Place a pizza stone in the oven on the bottom rack and heat the oven to 500ºF (260ºC).
Turn the dough out on a lightly floured surface. Divide it in half. Press and stretch each half of the dough into a 13” oval and place on a piece of parchment paper.
Working one at a time, roll the long ends of the dough towards the middle, pinching and pressing the dough to form walled sides. Then pinch the short ends of the dough together on either side to form a boat.
In a small mixing bowl mix together the mozzarella, feta and ricotta cheeses until well combined. This can also be done quickly in a food processor.
Divide the cheese mixture between the two cheese boats.
Cover the khachapuri with plastic wrap and let rise in a warm place for an additional 20 minutes.
In a small bowl whisk one of the eggs with 1 tablespoon of water. Brush the edges of the dough with the egg wash.

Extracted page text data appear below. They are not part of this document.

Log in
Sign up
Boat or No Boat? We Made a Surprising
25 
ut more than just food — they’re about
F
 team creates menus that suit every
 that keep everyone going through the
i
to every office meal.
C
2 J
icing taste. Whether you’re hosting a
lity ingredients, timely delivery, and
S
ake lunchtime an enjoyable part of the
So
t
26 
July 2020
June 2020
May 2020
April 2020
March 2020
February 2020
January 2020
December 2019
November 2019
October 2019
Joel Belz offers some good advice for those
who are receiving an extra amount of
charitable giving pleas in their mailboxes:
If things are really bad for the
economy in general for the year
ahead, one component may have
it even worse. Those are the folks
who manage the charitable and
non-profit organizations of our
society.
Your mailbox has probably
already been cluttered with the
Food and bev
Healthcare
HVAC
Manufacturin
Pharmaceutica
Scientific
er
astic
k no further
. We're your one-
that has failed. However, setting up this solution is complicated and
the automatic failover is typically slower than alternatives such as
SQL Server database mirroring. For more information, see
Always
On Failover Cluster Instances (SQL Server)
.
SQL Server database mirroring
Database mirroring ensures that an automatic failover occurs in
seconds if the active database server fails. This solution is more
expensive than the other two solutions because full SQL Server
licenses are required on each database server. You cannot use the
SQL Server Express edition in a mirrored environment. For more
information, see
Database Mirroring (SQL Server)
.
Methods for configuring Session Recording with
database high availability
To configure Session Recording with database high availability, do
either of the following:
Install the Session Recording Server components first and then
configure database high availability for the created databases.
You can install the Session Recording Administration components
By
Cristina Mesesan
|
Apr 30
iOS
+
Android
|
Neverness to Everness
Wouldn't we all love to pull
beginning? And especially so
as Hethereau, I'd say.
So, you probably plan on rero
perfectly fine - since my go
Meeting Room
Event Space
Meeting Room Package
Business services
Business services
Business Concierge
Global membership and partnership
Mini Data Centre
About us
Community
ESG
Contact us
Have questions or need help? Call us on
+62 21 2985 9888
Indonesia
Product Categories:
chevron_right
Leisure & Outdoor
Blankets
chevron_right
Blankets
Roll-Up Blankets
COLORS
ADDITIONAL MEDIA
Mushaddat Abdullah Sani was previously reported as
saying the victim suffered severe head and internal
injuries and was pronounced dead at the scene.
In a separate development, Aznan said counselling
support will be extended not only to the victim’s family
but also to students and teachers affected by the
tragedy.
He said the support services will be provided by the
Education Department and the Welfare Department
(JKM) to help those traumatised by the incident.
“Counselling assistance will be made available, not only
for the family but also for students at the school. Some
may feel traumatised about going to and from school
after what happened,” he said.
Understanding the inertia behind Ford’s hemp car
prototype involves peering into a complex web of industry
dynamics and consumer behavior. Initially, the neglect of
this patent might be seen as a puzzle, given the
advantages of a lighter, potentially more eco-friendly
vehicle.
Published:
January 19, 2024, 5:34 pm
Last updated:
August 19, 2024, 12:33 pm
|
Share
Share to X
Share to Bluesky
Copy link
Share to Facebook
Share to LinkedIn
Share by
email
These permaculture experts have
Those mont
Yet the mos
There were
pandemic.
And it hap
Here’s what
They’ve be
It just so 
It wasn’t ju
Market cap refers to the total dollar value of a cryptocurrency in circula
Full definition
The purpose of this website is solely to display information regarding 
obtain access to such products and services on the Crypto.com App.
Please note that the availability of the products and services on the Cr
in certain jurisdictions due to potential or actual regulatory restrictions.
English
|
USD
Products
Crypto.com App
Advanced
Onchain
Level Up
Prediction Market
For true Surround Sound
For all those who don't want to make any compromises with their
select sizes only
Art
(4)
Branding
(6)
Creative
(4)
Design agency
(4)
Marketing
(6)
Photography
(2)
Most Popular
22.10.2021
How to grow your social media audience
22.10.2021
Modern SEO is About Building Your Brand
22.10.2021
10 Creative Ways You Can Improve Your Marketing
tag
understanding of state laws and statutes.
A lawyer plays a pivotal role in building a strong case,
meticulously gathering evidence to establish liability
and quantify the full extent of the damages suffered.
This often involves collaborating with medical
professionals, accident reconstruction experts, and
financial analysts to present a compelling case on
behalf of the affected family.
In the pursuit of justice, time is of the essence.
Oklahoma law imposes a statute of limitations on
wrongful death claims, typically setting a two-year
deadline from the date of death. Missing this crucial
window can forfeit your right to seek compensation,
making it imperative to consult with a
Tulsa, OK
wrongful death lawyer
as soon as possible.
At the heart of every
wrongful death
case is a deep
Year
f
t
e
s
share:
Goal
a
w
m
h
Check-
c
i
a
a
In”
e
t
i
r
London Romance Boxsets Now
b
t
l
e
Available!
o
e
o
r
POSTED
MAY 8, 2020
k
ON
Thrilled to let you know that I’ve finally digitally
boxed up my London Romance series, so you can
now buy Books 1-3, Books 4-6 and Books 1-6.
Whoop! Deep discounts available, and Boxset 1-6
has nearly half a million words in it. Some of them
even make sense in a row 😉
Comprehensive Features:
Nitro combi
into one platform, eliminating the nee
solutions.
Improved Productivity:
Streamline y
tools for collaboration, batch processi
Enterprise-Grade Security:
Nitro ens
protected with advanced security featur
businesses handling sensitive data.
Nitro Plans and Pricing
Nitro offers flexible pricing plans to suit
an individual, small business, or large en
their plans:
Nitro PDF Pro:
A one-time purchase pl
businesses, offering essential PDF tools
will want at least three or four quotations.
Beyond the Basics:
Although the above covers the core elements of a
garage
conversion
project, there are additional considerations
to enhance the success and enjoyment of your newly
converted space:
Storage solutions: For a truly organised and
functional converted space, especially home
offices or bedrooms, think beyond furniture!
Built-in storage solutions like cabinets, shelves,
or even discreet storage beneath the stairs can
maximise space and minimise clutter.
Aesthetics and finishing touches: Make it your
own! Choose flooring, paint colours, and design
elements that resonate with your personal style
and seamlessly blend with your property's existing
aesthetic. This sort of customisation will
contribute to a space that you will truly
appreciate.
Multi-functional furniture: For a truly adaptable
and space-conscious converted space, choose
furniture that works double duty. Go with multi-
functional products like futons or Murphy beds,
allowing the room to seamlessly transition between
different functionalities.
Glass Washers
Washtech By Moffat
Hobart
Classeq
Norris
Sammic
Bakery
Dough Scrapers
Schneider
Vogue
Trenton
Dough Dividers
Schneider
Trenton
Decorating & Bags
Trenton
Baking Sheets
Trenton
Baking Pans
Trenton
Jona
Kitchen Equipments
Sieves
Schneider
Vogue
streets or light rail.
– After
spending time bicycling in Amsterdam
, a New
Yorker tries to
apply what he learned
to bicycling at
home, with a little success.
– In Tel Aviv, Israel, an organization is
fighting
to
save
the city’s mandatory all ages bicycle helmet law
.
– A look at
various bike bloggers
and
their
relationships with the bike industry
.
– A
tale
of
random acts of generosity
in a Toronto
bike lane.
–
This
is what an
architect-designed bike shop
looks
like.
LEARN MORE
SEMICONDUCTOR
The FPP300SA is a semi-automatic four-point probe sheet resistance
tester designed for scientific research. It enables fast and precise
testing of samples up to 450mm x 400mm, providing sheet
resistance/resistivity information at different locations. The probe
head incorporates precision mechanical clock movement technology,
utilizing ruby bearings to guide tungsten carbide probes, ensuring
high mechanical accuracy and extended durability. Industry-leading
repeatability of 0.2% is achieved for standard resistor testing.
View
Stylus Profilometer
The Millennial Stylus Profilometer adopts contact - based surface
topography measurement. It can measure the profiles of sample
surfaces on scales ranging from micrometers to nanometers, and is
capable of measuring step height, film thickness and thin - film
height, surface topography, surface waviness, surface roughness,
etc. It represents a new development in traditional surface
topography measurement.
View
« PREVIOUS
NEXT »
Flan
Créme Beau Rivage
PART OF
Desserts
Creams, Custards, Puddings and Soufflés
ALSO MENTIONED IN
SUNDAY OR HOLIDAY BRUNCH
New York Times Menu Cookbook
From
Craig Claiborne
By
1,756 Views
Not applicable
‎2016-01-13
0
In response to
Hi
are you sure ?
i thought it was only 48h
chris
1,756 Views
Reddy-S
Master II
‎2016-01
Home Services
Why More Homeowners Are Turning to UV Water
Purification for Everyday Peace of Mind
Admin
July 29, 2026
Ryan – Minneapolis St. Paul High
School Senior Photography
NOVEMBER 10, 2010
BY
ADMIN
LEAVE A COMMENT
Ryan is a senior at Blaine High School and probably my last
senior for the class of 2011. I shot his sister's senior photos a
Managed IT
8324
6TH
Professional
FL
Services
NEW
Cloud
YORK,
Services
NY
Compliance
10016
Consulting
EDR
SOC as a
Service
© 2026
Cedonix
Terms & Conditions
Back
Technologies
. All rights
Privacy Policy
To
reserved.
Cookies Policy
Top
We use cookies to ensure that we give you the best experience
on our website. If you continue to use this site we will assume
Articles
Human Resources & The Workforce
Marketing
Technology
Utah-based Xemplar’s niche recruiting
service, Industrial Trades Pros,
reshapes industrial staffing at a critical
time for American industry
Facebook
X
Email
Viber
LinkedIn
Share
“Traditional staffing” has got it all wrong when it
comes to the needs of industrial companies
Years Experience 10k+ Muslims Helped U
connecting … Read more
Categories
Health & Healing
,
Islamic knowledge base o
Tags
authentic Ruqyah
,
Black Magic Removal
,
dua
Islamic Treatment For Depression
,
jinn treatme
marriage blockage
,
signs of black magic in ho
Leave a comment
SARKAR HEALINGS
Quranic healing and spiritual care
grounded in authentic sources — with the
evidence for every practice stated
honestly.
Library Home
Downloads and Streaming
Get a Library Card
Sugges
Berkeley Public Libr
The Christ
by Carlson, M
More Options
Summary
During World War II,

Working one at a time, use a pizza peel to move the bread boat to the oven on the pizza stone. Bake until the edges of the dough are golden brown and the cheese has melted, about 15 to 18 minutes minutes.
Crack an egg into a ramekin, discarding the whites. Use a spoon to press a well into the center of the cheese. Carefully add an egg yolk into the center of the khachapuri and add pats of butter. Repeat with the remaining khachapuri.
Serve hot. To eat, use a fork to mix the egg yolk into the center, tear the bread from the sides and dip in the center.